Heterogeneity between rat and calf peripheral-type benzodiazepine binding sites: differential sensitivity to Triton X-100.

The effect of various detergents treatment on the specific binding of [3H]PK 11195 (2nM) to peripheral-type benzodiazepine binding sites (PBS) in calf and rat kidney, adrenal gland, and cerebral cortex membranes was studied.
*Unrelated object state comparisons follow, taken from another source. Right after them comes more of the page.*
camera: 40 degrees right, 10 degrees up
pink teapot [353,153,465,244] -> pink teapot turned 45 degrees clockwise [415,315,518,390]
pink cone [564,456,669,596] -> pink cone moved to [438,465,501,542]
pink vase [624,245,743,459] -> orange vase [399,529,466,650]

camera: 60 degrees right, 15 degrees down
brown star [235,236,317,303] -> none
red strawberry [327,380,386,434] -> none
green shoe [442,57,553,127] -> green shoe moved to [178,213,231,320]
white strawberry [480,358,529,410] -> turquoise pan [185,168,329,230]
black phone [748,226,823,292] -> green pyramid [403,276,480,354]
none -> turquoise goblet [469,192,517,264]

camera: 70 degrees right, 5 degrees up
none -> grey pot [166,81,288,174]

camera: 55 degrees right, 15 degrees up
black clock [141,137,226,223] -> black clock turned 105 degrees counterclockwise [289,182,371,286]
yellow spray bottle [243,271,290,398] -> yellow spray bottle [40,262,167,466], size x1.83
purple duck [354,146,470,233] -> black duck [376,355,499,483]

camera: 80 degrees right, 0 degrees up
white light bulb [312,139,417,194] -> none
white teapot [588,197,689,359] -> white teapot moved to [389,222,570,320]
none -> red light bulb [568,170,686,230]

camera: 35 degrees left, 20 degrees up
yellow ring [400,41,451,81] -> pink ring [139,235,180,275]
At a concentration of 0.025%, Triton X-100 increased [3H]PK 11195 specific binding to calf kidney, adrenal gland, and cerebral cortex membranes by 20-40%. At the same concentration, Triton X-100 scarcely affected specific binding of [3H]PK 11195 to rat cerebral cortex but decreased binding to rat kidney and adrenal gland membranes by 20-30%. At a concentration of 0.05% of Triton X-100, [3H]PK 11195 specific binding to calf kidney, adrenal gland, and cerebral cortex membranes was increased by 10-20%; whereas [3H]PK 11195 specific binding to rat kidney, adrenal gland, and cerebral cortex membranes was decreased by more than 40%. The increase in [3H]PK 11195 specific binding to calf kidney membranes following Triton X-100 (0.05%) treatment was apparently due to an increase in the binding affinity of PBS, since the density remained unaltered; whereas, the decrease in [3H]PK 11195 specific binding to rat kidney membranes was due to a decrease in both binding affinity and density of PBS. On the other hand, the detergents 3- [(3- cholamidopropyl)- dimethylammonio] - 1 - propane sulfonate (CHAPS), Tween 20, deoxycholic acid, and digitonin have a similar effect on [3H]PK 11195 specific binding to PBS in both calf and rat kidney membranes.